SNS指標の算出には、クリエイタープラットフォーム「note」に投稿された書籍関連記事の統計情報(「スキ」登録数・記事投稿数の集計結果)を含めている。本記事では、「note」での盛り上がりがチャート全体にどう波及するかを検証するため、2026年1月1日~3月31日の期間中、3週連続で各指標のポイント数が上昇した書籍をピックアップし、関連するnote記事と合わせてチャートアクションを分析する。
SNS指標をはじめ、複数の指標で最も大きな反響を示したのが、【2026年本屋大賞】受賞作の朝井リョウ『イン・ザ・メガチャーチ』だ。1月ごろから、noteの読書好きユーザーの間で「2025年マイベスト本」として本作を推薦する動きが広がっていた。たとえば、ゆいさんが304冊の読書記録をもとにまとめた『【304冊読んだ】2025年下半期のお気に入り本10冊』でも本作が紹介されている。その後、2月に本屋大賞へのノミネートが発表されると、ありささんによる『本屋大賞2026ノミネート作ぜんぶ読んだ』のように、ノミネート全作品を横断的に紹介・評価する書評記事が相次いで投稿された。noteでの口コミの広がりと連動する形で、書店店頭での販売数や図書館の貸出数を示す指標も、2月以降に着実な上昇を記録した。
【参考note記事】
『【304冊読んだ】2025年下半期のお気に入り本10冊』(ゆい)
https://note.com/yuitabi1990/n/nb29249efa356
『本屋大賞2026ノミネート作ぜんぶ読んだ』(ありさ)
https://note.com/azm_____0112/n/nc712f9bca3ae
また、映画化を機に顕著なチャートアクションを示したのが、アンディー・ウィアー、小野田和子『プロジェクト・ヘイル・メアリー』だ。以前からnote上では散発的に書評記事が投稿されていたが、1月22日に文庫版が刊行されたことを機に投稿が増加。さらに3月20日の映画日本公開が近づくにつれ、投稿数が明確に増えていった。3月以降の投稿には、映画の感想にとどまらず、原作ならではの読みどころを掘り下げた記事や、映画を観る前の「予習」として原作を読んだことを報告するものが多く見られた。noteでの盛り上がりは購買・貸出にも波及し、実店舗・EC・図書館指標では映画公開後に2週連続で順位が上昇した。映画をきっかけに原作へと読者が戻る「メディアミックスによる原作回帰の動き」が、チャートの数字として表れた典型例といえる。

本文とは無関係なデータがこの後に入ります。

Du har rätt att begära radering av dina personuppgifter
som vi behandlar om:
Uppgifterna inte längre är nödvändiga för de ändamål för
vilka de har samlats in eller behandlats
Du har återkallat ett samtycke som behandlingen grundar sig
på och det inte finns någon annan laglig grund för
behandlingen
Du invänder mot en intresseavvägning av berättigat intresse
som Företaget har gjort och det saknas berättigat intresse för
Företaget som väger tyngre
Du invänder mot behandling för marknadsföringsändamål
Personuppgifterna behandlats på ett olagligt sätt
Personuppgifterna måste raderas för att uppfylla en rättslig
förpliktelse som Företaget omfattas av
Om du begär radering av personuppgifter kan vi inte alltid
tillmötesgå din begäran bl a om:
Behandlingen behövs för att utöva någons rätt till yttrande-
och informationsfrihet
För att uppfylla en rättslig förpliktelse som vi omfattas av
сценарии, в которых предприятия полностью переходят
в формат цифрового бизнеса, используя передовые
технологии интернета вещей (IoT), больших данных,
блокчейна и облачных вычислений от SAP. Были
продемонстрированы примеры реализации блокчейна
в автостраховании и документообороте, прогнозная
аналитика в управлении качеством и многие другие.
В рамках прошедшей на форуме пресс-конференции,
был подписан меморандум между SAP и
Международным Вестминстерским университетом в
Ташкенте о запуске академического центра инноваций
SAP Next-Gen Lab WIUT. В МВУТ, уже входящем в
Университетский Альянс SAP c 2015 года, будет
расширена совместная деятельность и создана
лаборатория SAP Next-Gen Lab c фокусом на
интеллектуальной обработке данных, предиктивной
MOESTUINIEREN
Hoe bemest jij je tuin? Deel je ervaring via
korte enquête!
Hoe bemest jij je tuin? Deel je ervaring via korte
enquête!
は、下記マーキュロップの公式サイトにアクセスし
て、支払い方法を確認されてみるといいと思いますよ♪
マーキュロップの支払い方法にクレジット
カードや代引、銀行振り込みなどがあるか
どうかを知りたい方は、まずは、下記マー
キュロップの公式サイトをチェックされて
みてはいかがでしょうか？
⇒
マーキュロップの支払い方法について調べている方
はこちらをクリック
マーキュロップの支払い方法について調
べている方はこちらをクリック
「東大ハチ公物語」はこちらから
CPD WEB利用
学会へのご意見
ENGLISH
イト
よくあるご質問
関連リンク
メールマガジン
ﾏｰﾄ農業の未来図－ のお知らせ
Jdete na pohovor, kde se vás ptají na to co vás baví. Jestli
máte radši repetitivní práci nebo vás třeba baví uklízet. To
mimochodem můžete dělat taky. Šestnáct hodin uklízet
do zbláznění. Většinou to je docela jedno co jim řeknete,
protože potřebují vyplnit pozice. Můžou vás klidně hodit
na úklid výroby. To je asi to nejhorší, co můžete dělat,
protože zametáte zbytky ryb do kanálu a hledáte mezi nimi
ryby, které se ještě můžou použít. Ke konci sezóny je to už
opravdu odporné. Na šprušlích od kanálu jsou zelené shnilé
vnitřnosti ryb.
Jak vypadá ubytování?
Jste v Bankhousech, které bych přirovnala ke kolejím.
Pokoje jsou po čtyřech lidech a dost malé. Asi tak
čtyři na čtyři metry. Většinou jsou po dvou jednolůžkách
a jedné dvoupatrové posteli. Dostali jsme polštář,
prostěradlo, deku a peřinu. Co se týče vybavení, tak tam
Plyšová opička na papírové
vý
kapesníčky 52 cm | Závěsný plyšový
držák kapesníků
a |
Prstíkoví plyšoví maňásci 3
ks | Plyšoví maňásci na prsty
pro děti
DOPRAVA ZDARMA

今回取り上げた作品に共通するのは、SNS指標の上昇が他指標の伸びに連動していた点だ。『イン・ザ・メガチャーチ』では本屋大賞ノミネート発表前からnoteに口コミが蓄積されており、ノミネート発表後に各指標へと波及していった。『プロジェクト・ヘイル・メアリー』では映画公開というきっかけがnote記事の投稿を活性化し、原作への需要を後押しした。
「JAPAN Book Hot 100」におけるSNS指標は、売上や貸出に先行して読者の関心を捉える先行指標として機能し得ることが、今期のデータからも示唆される。「note」のような書き手・読み手が混在するプラットフォームでの反響は、特に文芸作品において、チャートの動きを予兆するシグナルとして注目に値する。